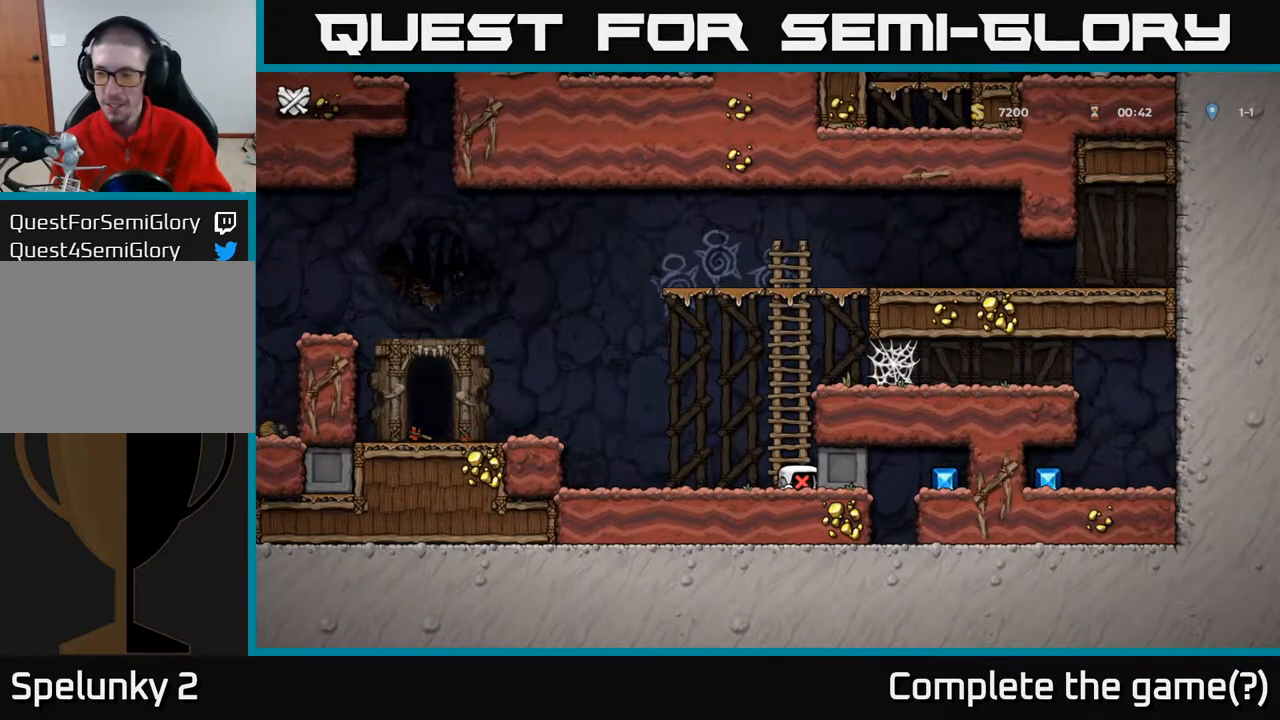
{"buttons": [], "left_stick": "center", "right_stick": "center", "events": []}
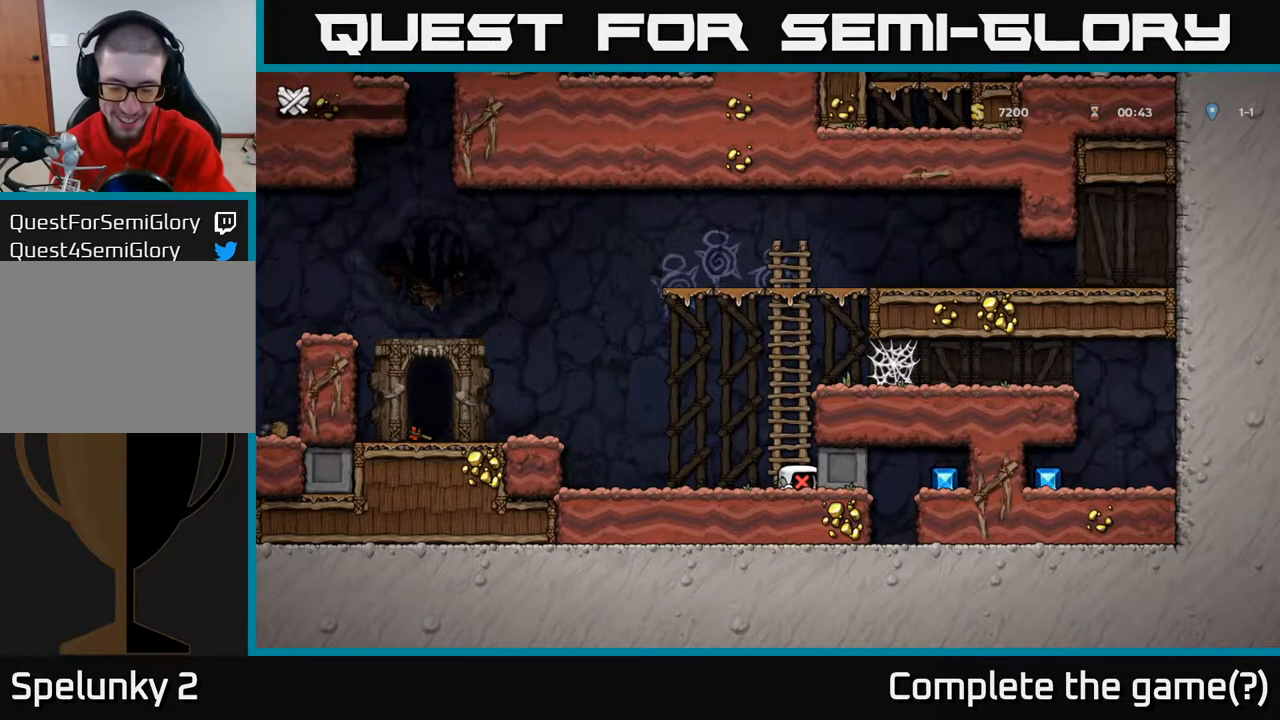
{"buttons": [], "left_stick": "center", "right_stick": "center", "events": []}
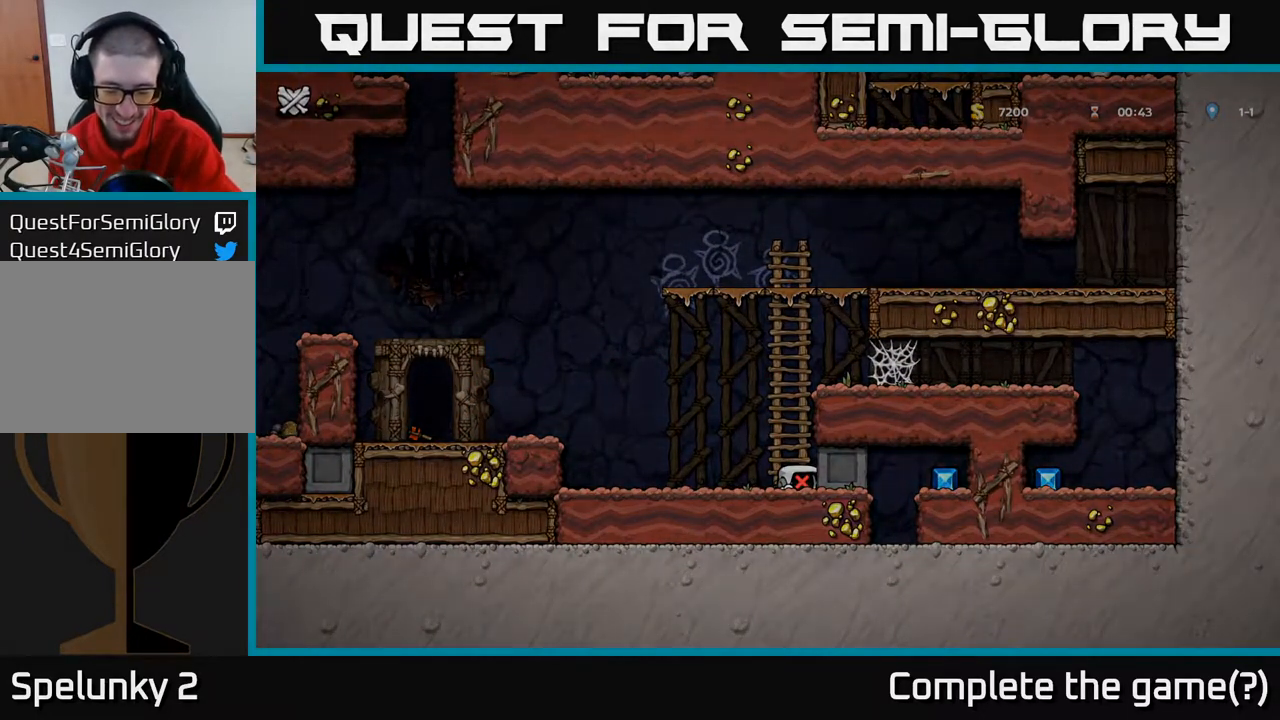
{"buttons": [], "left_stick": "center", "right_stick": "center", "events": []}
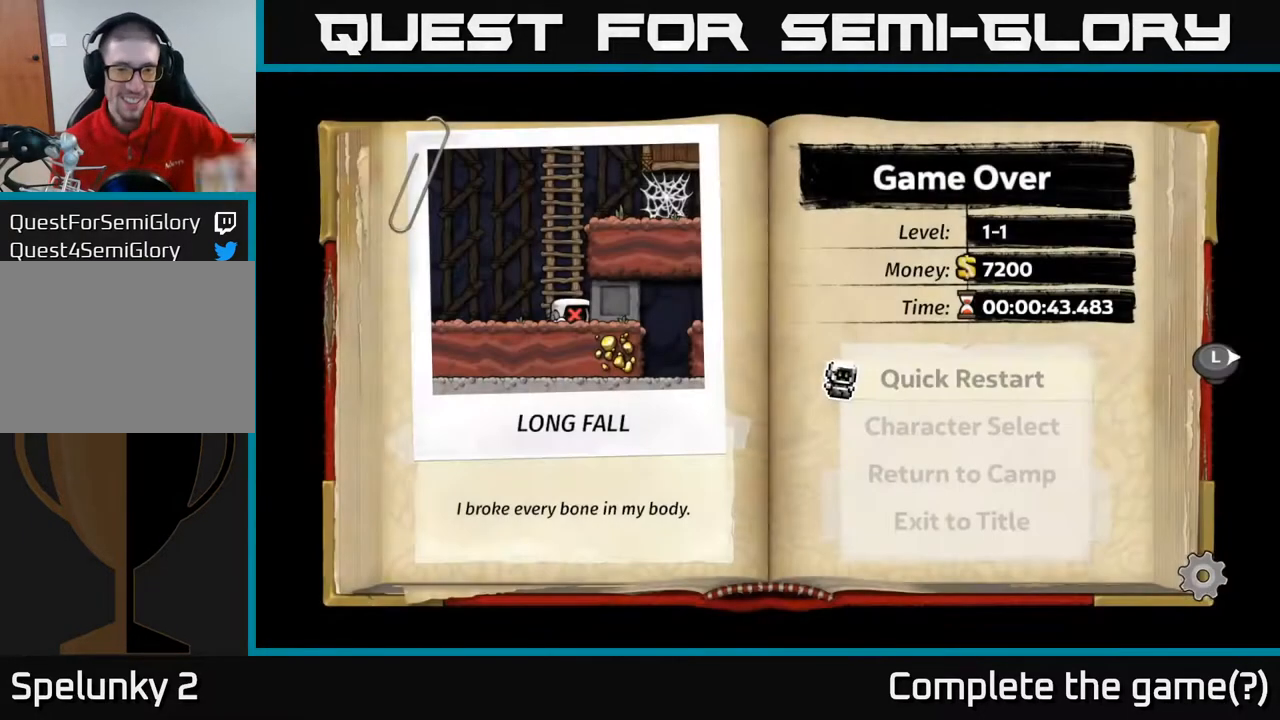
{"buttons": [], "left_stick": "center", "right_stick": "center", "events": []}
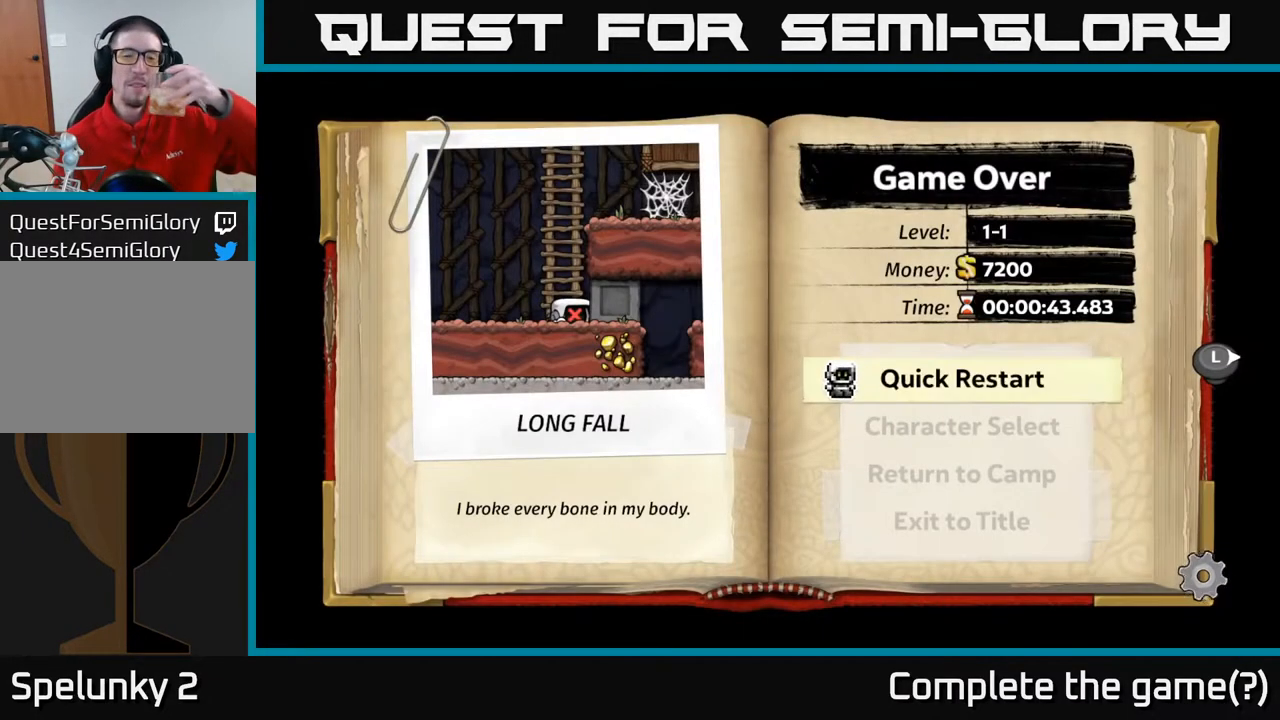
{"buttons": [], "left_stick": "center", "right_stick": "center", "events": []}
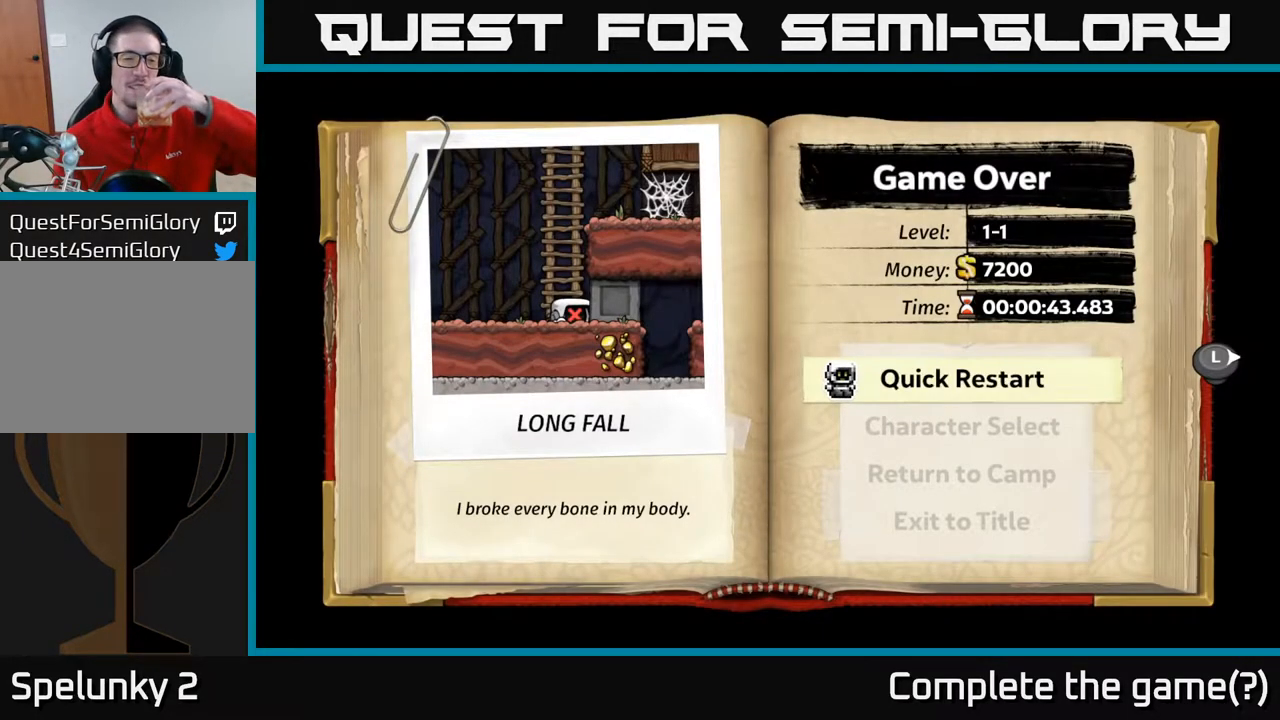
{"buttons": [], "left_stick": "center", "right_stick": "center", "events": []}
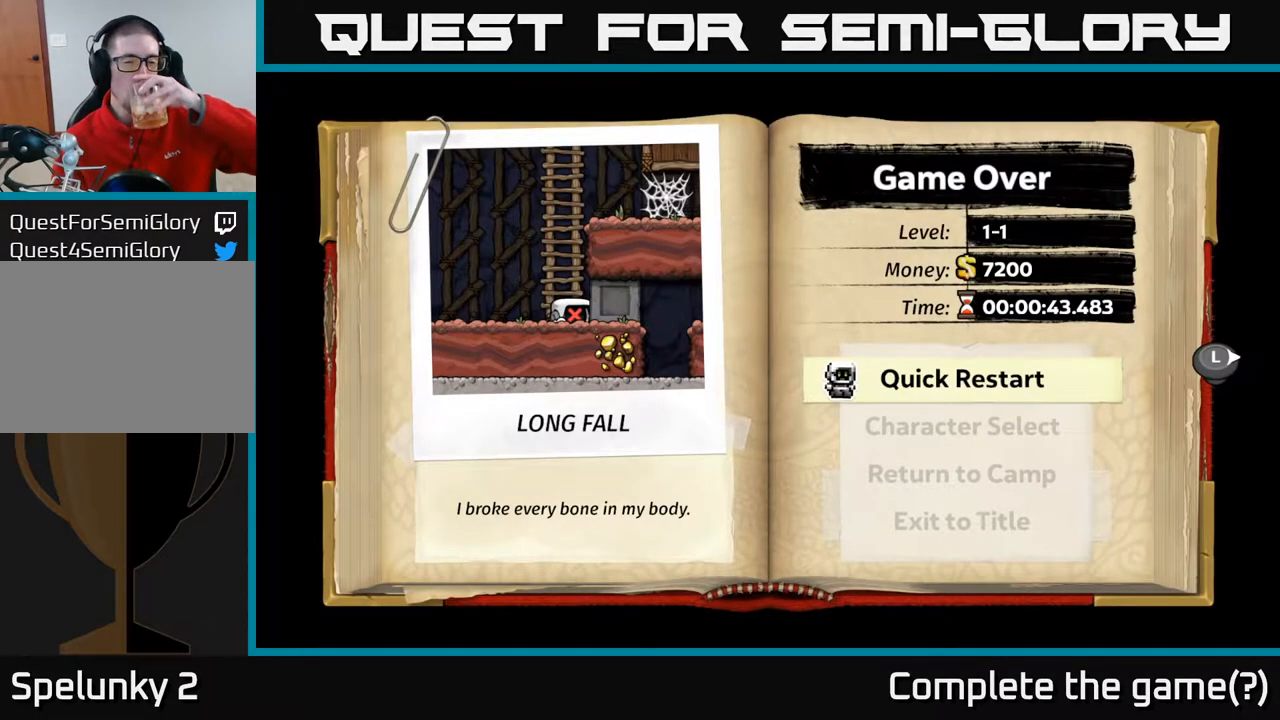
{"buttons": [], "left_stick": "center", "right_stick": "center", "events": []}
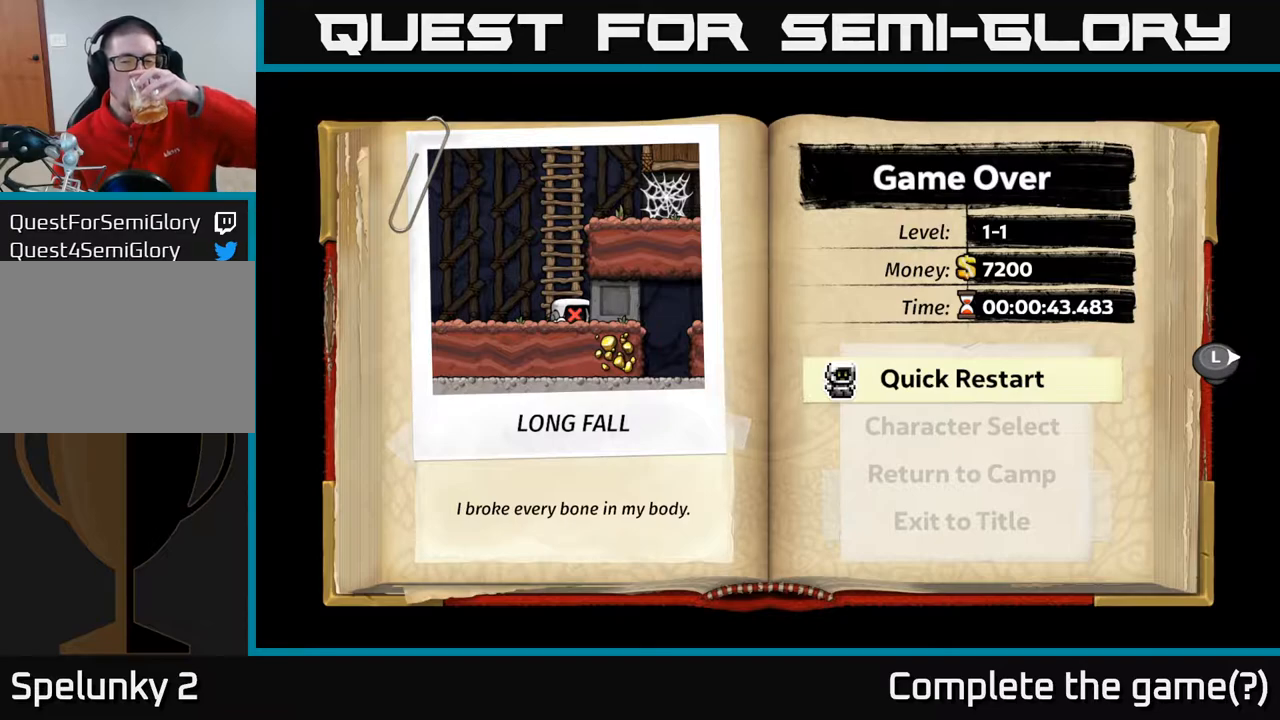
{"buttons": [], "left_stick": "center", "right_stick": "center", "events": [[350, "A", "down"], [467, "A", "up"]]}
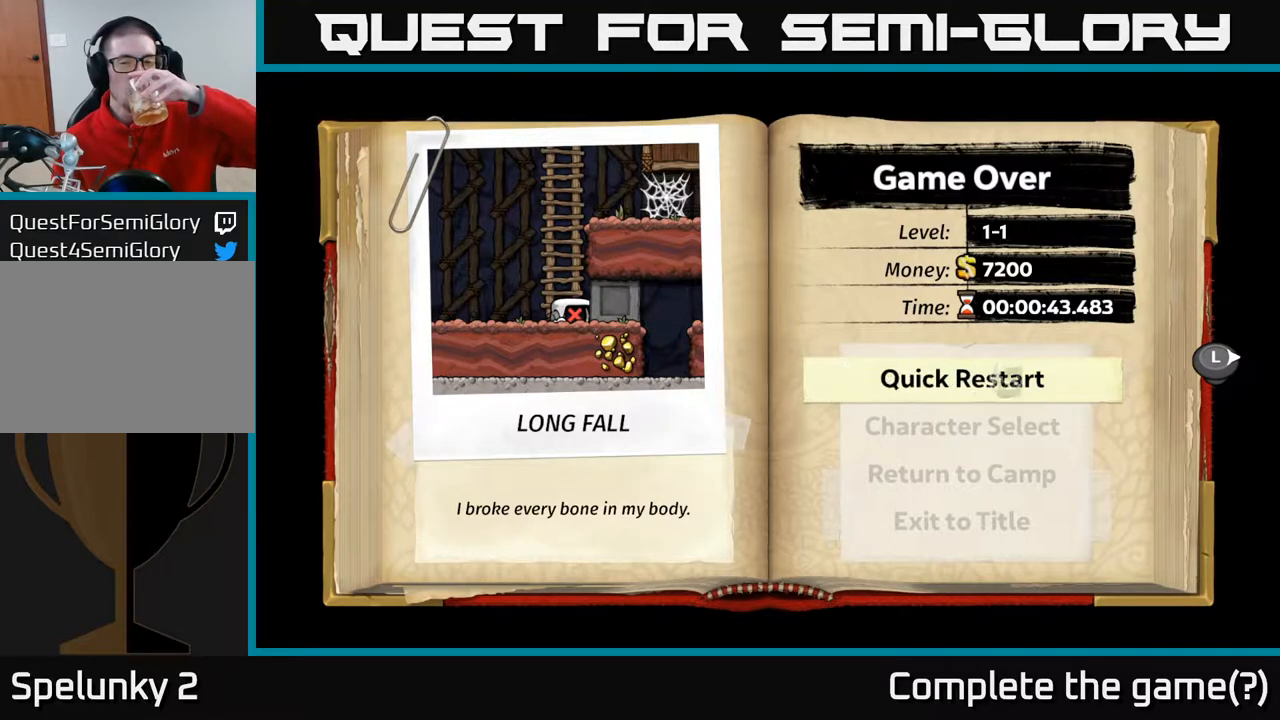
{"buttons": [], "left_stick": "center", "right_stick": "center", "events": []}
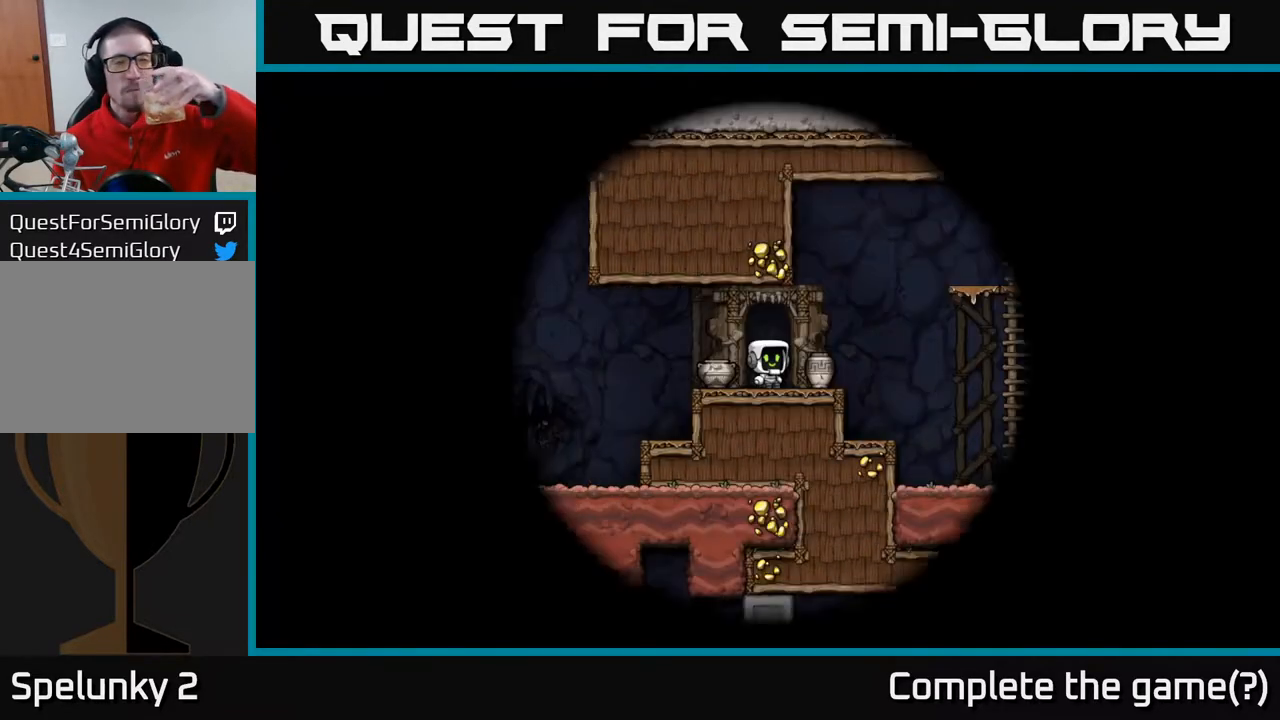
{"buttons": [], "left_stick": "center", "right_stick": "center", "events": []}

+++++

Task details: What is needed is an exact repeat of the records, with every picture left out.

Solution:
{"buttons": [], "left_stick": "center", "right_stick": "center", "events": []}
{"buttons": [], "left_stick": "center", "right_stick": "center", "events": []}
{"buttons": [], "left_stick": "center", "right_stick": "center", "events": []}
{"buttons": [], "left_stick": "center", "right_stick": "center", "events": []}
{"buttons": [], "left_stick": "center", "right_stick": "center", "events": []}
{"buttons": [], "left_stick": "center", "right_stick": "center", "events": []}
{"buttons": [], "left_stick": "center", "right_stick": "center", "events": []}
{"buttons": [], "left_stick": "center", "right_stick": "center", "events": [[350, "A", "down"], [467, "A", "up"]]}
{"buttons": [], "left_stick": "center", "right_stick": "center", "events": []}
{"buttons": [], "left_stick": "center", "right_stick": "center", "events": []}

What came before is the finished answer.